** Materials provided follows **
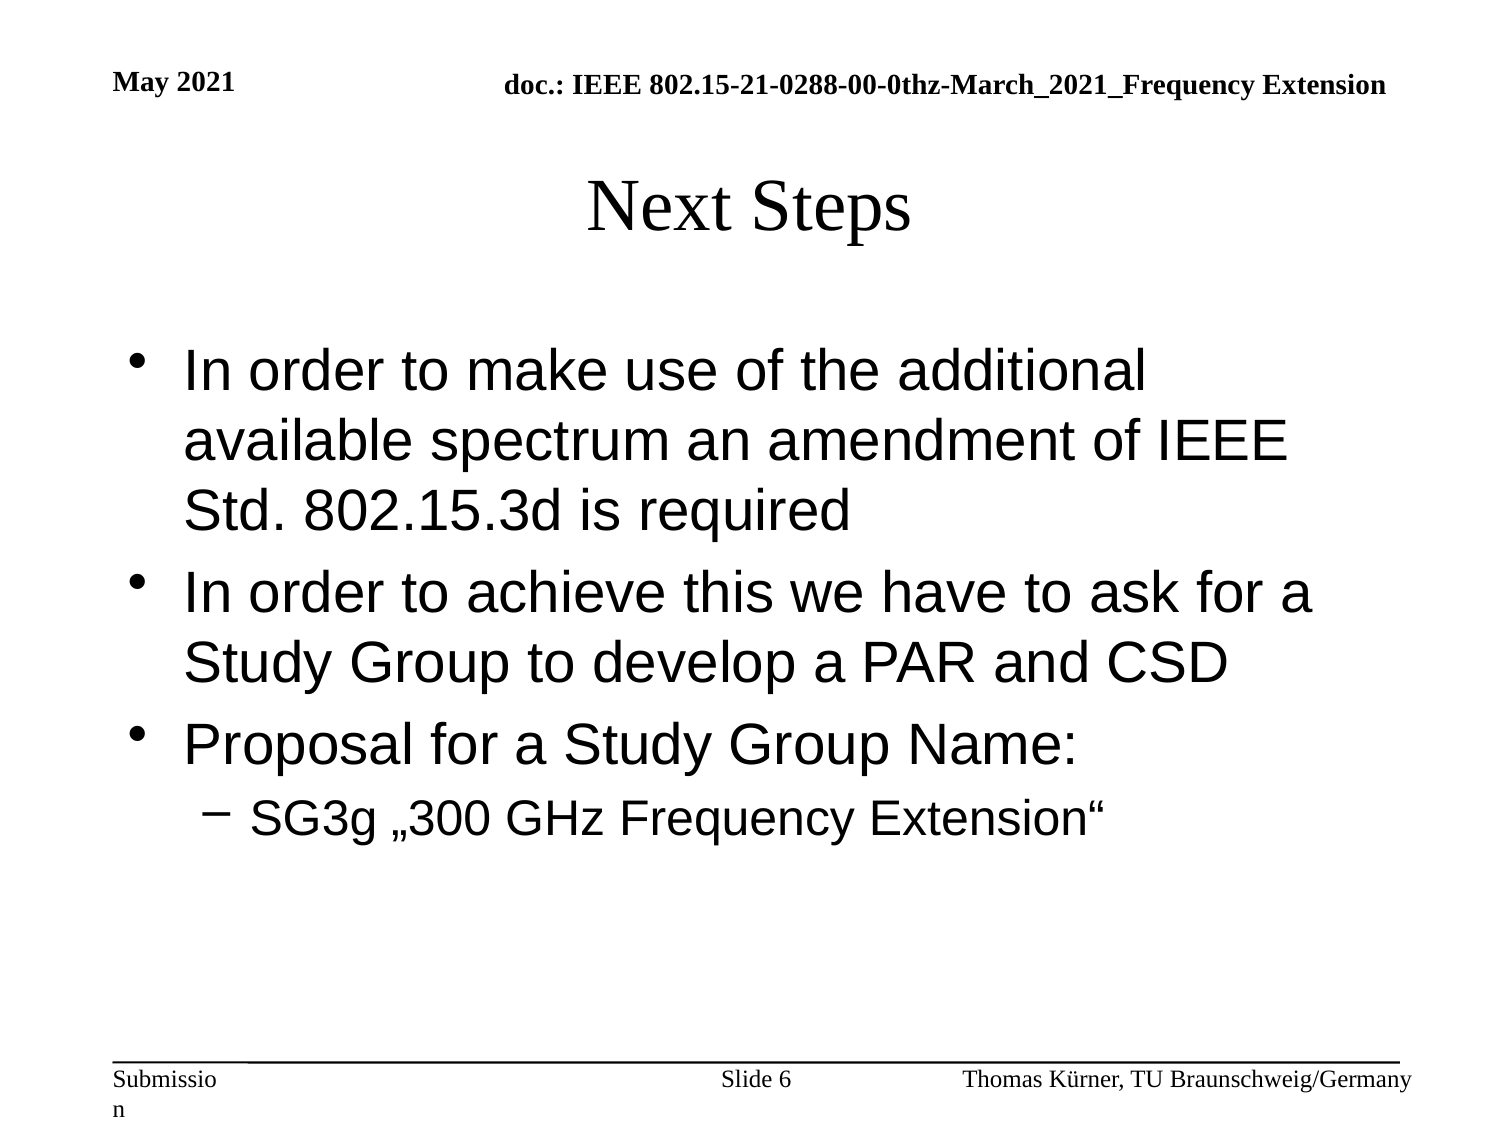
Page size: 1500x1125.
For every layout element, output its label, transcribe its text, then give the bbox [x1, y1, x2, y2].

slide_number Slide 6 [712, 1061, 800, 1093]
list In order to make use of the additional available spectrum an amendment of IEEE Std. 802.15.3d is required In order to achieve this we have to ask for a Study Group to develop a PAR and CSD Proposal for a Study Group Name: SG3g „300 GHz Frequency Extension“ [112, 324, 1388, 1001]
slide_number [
** End of Materials provided **
■ **What you have to do**: Repeat the data above exactly, but not the pictures.

■ **Task output**:
Page size: 1500x1125.
For every layout element, output its label, transcribe its text, then give the bbox [x1, y1, x2, y2].

slide_number Slide 6 [712, 1061, 800, 1093]
list In order to make use of the additional available spectrum an amendment of IEEE Std. 802.15.3d is required In order to achieve this we have to ask for a Study Group to develop a PAR and CSD Proposal for a Study Group Name: SG3g „300 GHz Frequency Extension“ [112, 324, 1388, 1001]
slide_number [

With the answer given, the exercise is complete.